As Tom mentioned already, the binary protocol is actually pretty well
defined, and it's in network-byte-order, aka, big-endian.  The only
issue that I can think of off-hand that you need to know about the
server is if it's using 64-bit integers for date-times or if it's using
float.  That's a simple check to do, however, specifically with:

show integer_datetimes;

It's also alot cheaper to do the necessary byte-flipping to go from
whatever-endian to network-byte-order than to do the whole printf/atoi
conversion.  Handling timestamps takes a bit more magic but you can just
pull the appropriate code/#defines from the server backend, but I don't
think that's even an issue for this particular set.

What does your test harness currently look like, and what would you like
to see to test the binary-format COPY?  I'd be happy to write up the
code necessary to implement binary-format COPY for this.

    Thanks,

        Stephen

От:
Matthew Wakeling
Дата:

On Tue, 14 Apr 2009, Stephen Frost wrote:
> What does your test harness currently look like, and what would you like
> to see to test the binary-format COPY?  I'd be happy to write up the
> code necessary to implement binary-format COPY for this.

If anyone needs this code in Java, we have a version at
http://www.intermine.org/

Download source code: http://www.intermine.org/wiki/SVNCheckout

Javadoc: http://www.intermine.org/api/

The code is contained in the org.intermine.sql.writebatch package, in the
intermine/objectstore/main/src/org/intermine/sql/writebatch directory in
the source.

The public interface is org.intermine.sql.writebatch.Batch.

The Postgres-specific binary COPY code is in
org.intermine.sql.writebatch.BatchWriterPostgresCopyImpl.
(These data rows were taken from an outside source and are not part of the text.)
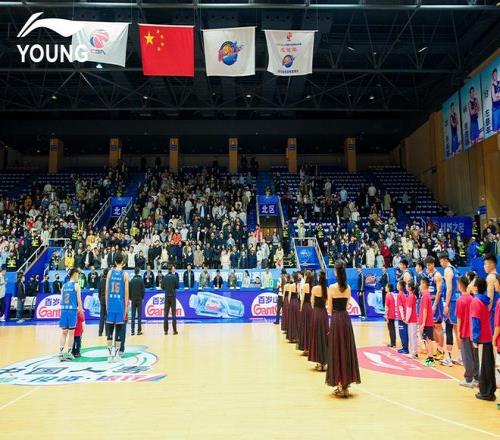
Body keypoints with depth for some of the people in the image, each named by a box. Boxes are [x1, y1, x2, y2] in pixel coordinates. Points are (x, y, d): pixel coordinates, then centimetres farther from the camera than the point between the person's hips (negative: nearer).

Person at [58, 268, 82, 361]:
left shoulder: (64, 285, 14)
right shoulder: (76, 285, -2)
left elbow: (61, 300, 14)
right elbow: (79, 300, -4)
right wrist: (80, 309, 8)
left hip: (63, 310, 5)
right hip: (72, 310, -5)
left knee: (63, 332, 8)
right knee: (71, 332, 3)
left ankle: (61, 353, 4)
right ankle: (69, 353, 8)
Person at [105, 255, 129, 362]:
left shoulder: (110, 272, 3)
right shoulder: (124, 274, -2)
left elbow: (106, 290, 4)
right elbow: (126, 293, -2)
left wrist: (107, 304, 11)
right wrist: (126, 308, 5)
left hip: (110, 304, 2)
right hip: (120, 304, -2)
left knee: (110, 330, 7)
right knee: (119, 330, 4)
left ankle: (110, 354, 10)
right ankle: (116, 354, 6)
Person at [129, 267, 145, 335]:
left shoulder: (131, 280, 2)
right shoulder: (141, 280, -7)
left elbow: (129, 290, 3)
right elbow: (143, 290, -6)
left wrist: (130, 298, 12)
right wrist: (142, 297, 7)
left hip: (133, 299, 3)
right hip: (139, 299, -3)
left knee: (133, 315, 6)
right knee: (139, 315, 0)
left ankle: (133, 330, 5)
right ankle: (139, 330, -1)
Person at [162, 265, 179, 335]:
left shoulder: (165, 277, -1)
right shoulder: (174, 277, -7)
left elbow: (162, 287, 1)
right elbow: (177, 286, -6)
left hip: (167, 296, 2)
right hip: (173, 296, -2)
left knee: (165, 314, 6)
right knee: (174, 313, 1)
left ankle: (165, 330, 5)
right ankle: (174, 330, 1)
The implementation unfortunately relies on a very old modified version of
the Postgres JDBC driver, which is in the intermine/objectstore/main/lib
directory.

The code is released under the LGPL, and we would appreciate notification
if it is used.

The code implements quite a sophisticated system for writing rows to
database tables very quickly. It batches together multiple writes into
COPY statements, and writes them in the background in another thread,
while fully honouring flush calls. When it is using the database
connection is well-defined. I hope someone can find it useful.

Matthew

--
 -. .-.   .-. .-.   .-. .-.   .-. .-.   .-. .-.   .-. .-.   .-.
 ||X|||\ /|||X|||\ /|||X|||\ /|||X|||\ /|||X|||\ /|||X|||\ /|||
 |/ \|||X|||/ \|||X|||/ \|||X|||/ \|||X|||/ \|||X|||/ \|||X|||/
 '   `-' `-'   `-' `-'   `-' `-'   `-' `-'   `-' `-'   `-' `-'

От:
Matthew Wakeling
Дата:

On Wed, 15 Apr 2009, Matthew Wakeling wrote:
> If anyone needs this code in Java, we have a version at
> http://www.intermine.org/
>
> Download source code: http://www.intermine.org/wiki/SVNCheckout
>
> Javadoc: http://www.intermine.org/api/

Sorry, that should be http://www.flymine.org/api/

Matthew

--
 What goes up must come down. Ask any system administrator.